PAGE EXTRACT:
Share your MCP on social media, in developer newsletters, or alongside other help resources in your docs. See our guide on Driving Users to MCP for a full playbook.
See the installation instructions for Kapa's own documentation MCP server as an example of how to install Kapa Hosted MCP servers in various clients.
Connect your agent to your docs (API key access)
If you're building an agent, whether with the Kapa Agent SDK, LangGraph, OpenAI Agents, or your own framework, you can connect it to your knowledge base via MCP. The semantic search tool gives your agent access to your docs and guides so it can answer product questions alongside its other capabilities.
The Kapa Agent SDK provides a complete in-product agent with streaming, custom tools, human-in-the-loop approval, and a full chat UI out of the box. Knowledge base search is built in, no MCP setup needed.
What agents typically do
Common patterns include:
- Data and operations: Run queries, inspect entities, or pull recent activity using your own APIs.
- Creating assets and workflows: Generate dashboards, data pipelines, or analytics notebooks on behalf of the user.

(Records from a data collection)
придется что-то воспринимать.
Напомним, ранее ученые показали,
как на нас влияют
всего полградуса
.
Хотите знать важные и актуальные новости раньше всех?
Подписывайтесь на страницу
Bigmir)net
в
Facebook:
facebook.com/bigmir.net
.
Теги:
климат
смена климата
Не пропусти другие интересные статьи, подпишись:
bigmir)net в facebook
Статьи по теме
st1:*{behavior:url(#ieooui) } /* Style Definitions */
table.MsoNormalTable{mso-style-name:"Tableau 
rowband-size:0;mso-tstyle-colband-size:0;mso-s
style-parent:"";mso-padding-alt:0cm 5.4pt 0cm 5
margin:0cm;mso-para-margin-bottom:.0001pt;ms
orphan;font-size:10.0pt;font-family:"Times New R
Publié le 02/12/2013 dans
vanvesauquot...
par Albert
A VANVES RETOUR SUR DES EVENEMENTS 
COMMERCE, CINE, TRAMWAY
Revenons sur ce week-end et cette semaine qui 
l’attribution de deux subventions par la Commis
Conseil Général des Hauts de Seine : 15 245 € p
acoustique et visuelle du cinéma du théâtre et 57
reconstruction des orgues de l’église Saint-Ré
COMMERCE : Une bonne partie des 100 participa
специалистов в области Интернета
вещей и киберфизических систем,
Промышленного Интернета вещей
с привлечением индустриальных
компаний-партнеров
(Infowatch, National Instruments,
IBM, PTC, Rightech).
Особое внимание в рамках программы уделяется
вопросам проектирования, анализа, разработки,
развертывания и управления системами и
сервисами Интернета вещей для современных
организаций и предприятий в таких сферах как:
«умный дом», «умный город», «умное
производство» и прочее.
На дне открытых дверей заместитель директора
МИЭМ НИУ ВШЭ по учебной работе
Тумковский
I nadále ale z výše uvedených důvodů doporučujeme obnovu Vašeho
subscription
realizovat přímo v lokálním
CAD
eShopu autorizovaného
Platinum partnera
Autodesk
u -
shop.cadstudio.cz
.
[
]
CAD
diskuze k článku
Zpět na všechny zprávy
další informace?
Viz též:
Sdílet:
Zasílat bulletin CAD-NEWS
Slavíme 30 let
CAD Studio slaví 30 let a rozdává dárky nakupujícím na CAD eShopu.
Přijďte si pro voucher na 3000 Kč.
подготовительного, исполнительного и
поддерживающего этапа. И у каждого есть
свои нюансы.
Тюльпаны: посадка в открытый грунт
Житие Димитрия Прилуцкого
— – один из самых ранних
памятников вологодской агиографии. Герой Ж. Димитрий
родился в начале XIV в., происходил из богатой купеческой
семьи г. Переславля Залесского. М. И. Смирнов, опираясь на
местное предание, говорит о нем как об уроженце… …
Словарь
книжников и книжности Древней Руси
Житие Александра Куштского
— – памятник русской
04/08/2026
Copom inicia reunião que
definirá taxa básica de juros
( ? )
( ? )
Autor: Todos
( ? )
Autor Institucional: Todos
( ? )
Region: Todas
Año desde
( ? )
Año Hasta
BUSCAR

TASKS:
(A) Write out the Kapa MCP passage word for word, starting at "Share your MCP" and ending at "MCP setup needed.".
(B) In the Kapa MCP passage, what does the semantic search tool give an agent access to?
This material has nothing to do with the Kapa MCP passage.

ANSWERS FOR THIS EXERCISE:
(A)
Share your MCP on social media, in developer newsletters, or alongside other help resources in your docs. See our guide on Driving Users to MCP for a full playbook.
See the installation instructions for Kapa's own documentation MCP server as an example of how to install Kapa Hosted MCP servers in various clients.
Connect your agent to your docs (API key access)
If you're building an agent, whether with the Kapa Agent SDK, LangGraph, OpenAI Agents, or your own framework, you can connect it to your knowledge base via MCP. The semantic search tool gives your agent access to your docs and guides so it can answer product questions alongside its other capabilities.
The Kapa Agent SDK provides a complete in-product agent with streaming, custom tools, human-in-the-loop approval, and a full chat UI out of the box. Knowledge base search is built in, no MCP setup needed.

(B) The docs and guides.